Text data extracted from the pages
━━━━━━━━

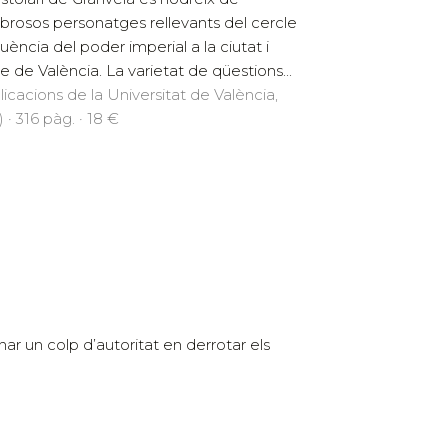
rosos personatges rellevants del cercle
luència del poder imperial a la ciutat i
e de València. La varietat de qüestions...
licacions de la Universitat de València,
 · 316 pàg. · 18 €
onar un colp d’autoritat en derrotar els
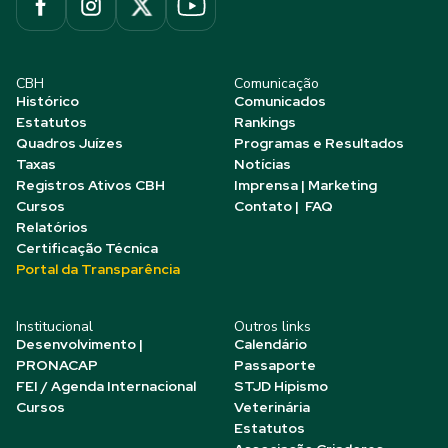
CBH
Comunicação
Histórico
Comunicados
Estatutos
Rankings
Quadros Juízes
Programas e Resultados
Taxas
Notícias
Registros Ativos CBH
Imprensa | Marketing
Cursos
Contato | FAQ
Relatórios
Certificação Técnica
Portal da Transparência
Institucional
Outros links
Desenvolvimento |
Calendário
PRONACAP
Passaporte
FEI / Agenda Internacional
STJD Hipismo
Cursos
Veterinária
Estatutos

━━━━━━━━

# Directions
Reproduce verbatim every line of text from the material above, leaving out the picture markers.

# Result
rosos personatges rellevants del cercle
luència del poder imperial a la ciutat i
e de València. La varietat de qüestions...
licacions de la Universitat de València,
 · 316 pàg. · 18 €
onar un colp d’autoritat en derrotar els
CBH
Comunicação
Histórico
Comunicados
Estatutos
Rankings
Quadros Juízes
Programas e Resultados
Taxas
Notícias
Registros Ativos CBH
Imprensa | Marketing
Cursos
Contato | FAQ
Relatórios
Certificação Técnica
Portal da Transparência
Institucional
Outros links
Desenvolvimento |
Calendário
PRONACAP
Passaporte
FEI / Agenda Internacional
STJD Hipismo
Cursos
Veterinária
Estatutos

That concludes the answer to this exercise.